Under ambient conditions, zirconia has a monoclinic crystal structure. The addition of other metal ions, which act as dopants and replace Zr4+ in the crystal lattice, stabilizes the higher symmetry tetragonal and cubic phases, which possess better radiation tolerance. Notably, zirconate-based pyrochlores demonstrated exceptional radiation resistance. Pyrochlores have the general formula A2B2X6YZ, where A is a trivalent rare earth element, B is a 3d, 4d, or 5d transition metal, X and Y are oxygen anions, and Z represents a vacancy. They are a superstructure of the fluorite structure, in which ordered vacancies are created due to charge mismatch. During irradiation, zirconate pyrochlores transition to the cubic defect fluorite structure, with vacancies becoming disordered over the X, Y, and Z sites.

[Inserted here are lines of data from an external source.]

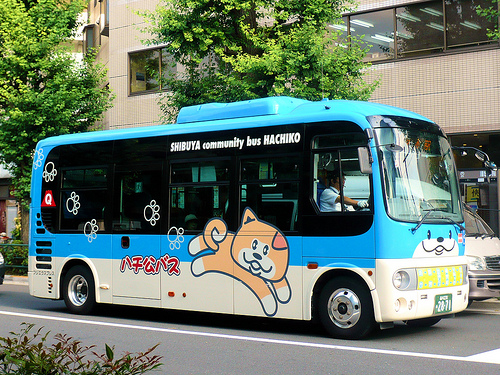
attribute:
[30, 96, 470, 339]
bus — blue, white, driving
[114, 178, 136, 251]
small puddles — water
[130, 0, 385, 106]
plant — green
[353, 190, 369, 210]
gloves — white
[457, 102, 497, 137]
ground — white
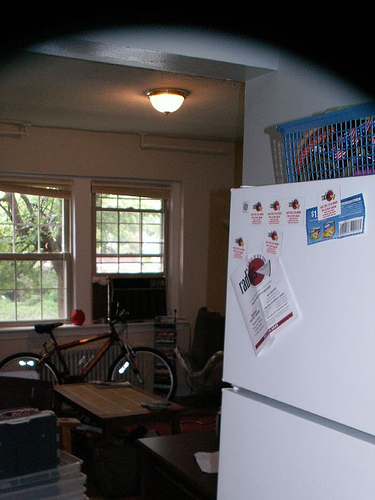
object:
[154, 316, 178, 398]
cd stand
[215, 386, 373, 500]
door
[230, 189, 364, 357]
magnets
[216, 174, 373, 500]
refrigerator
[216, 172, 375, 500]
freezer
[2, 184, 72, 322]
window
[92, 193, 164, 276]
window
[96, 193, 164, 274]
outside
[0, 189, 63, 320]
outside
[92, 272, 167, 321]
conditioner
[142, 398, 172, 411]
remotes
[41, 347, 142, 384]
radiator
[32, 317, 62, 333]
seat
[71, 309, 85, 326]
vase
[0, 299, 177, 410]
bicycle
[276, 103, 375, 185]
laundry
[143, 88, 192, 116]
light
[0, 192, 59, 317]
trees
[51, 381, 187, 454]
table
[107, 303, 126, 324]
handles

This thesis aims to investigate the radiation tolerance of Ce/Nd-co-doped zirconates with various compositions, which were subjected to heavy ion irradiation. The research involves Raman and luminescence spectroscopy, SEM analysis, VSI, and GI-XRD measurements. It is part of the AcE project (Fundamental investigations of Actinide immobilization by incorporation into solid phases relevant for final disposal), funded by the BMBF.